お母さんのお腹の中で、赤ちゃんは羊水に守られて成長しています。
生まれてから急に外部からの刺激を受けることになるため、お腹のなかにいるときから胎脂と呼ばれる油分をまとっています。この胎脂が生まれたての赤ちゃんにはまだついていますが、胎脂が少しずつ乾燥して起こるのが新生児落屑(らくせつ)です。
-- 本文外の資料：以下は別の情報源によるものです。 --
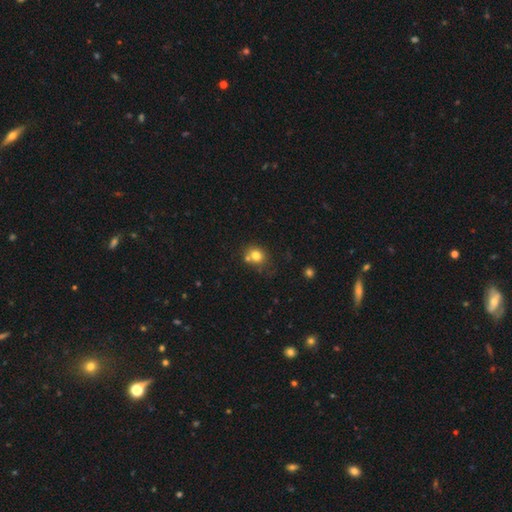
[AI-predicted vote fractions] Q: Smooth or featured?
A: smooth (77%); runner-up: star or artifact (12%)
Q: How rounded?
A: round (75%); runner-up: in between (24%)
Q: Merging?
A: none (58%); runner-up: merger (26%)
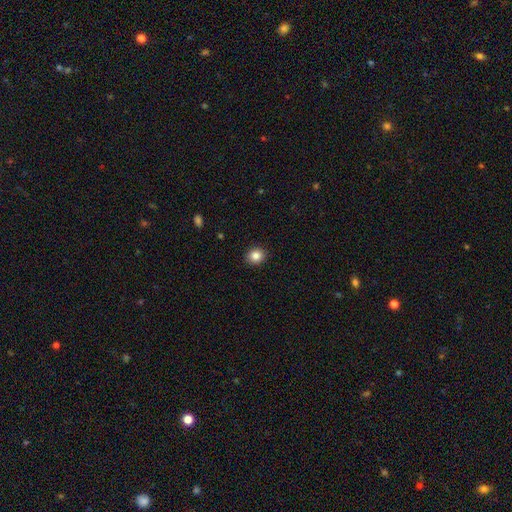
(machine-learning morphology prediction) smooth 85%, star or artifact 10%, featured or disk 5%. Down the decision tree: how rounded — round (73%); merging — none (91%).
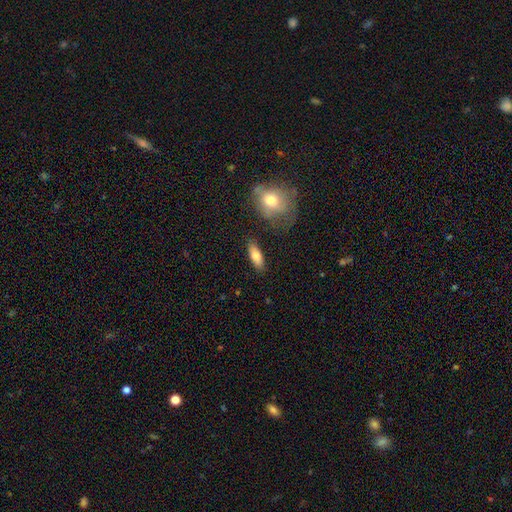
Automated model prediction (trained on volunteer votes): Smooth or featured? Predicted: smooth (p=0.77). How rounded? Predicted: in between (p=0.72). Merging? Predicted: none (p=0.82).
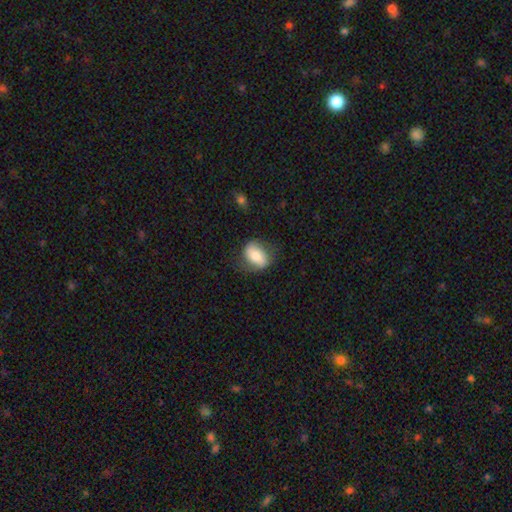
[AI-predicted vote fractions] smooth_or_featured: smooth (p=0.65) [alt: featured or disk p=0.28]
how_rounded: in between (p=0.79) [alt: round p=0.18]
merging: none (p=0.66) [alt: minor disturbance p=0.24]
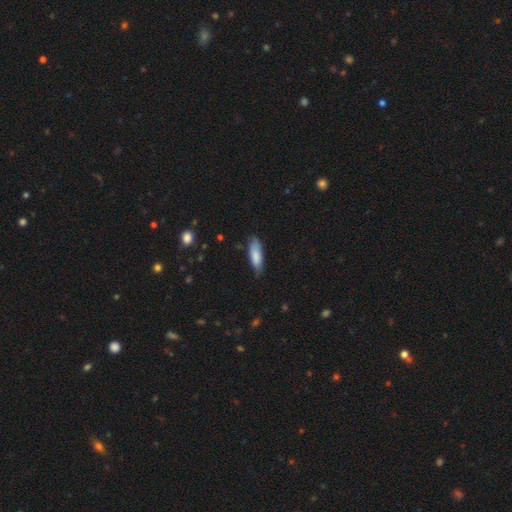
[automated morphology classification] smooth_or_featured: smooth (p=0.81) [alt: featured or disk p=0.13]
how_rounded: in between (p=0.52) [alt: cigar-shaped p=0.46]
merging: none (p=0.70) [alt: minor disturbance p=0.25]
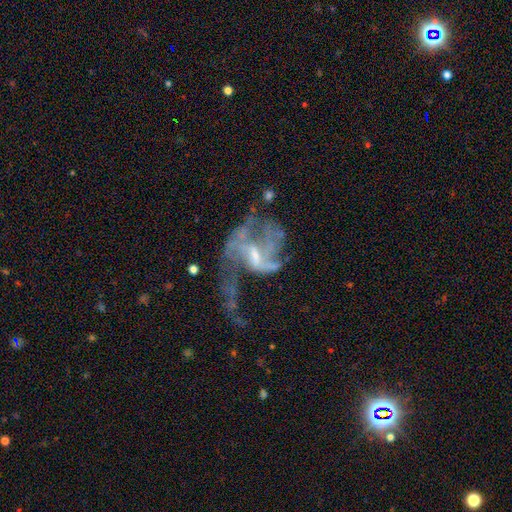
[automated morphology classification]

新生児落屑は病気ではなく、外部の環境に身体が慣れていく成長の過程です。
毎日少しずつはがれていき、はがれ落ちるのが終わると落ち着きます。身体のどの部分に起こるのかも、いつ終わるのかも赤ちゃんによってさまざまです。あまりに長く落屑が続く場合や剥がれ落ちた後発赤がみられるといった場合以外は慌てて病院に行く必要はありません。

気を付けなければいけないのは、めくれている皮膚を無理やりとってしまわないようにすること。
赤ちゃんの肌は薄くバリア機能が十分ではありません。弱酸性の大人に比べて中性に近く菌も増えやすい状態です。そのため落屑もお湯の中でそっと洗ってあげる程度で大丈夫です。刺激に弱い赤ちゃんの肌に負担がかからないようにしましょう。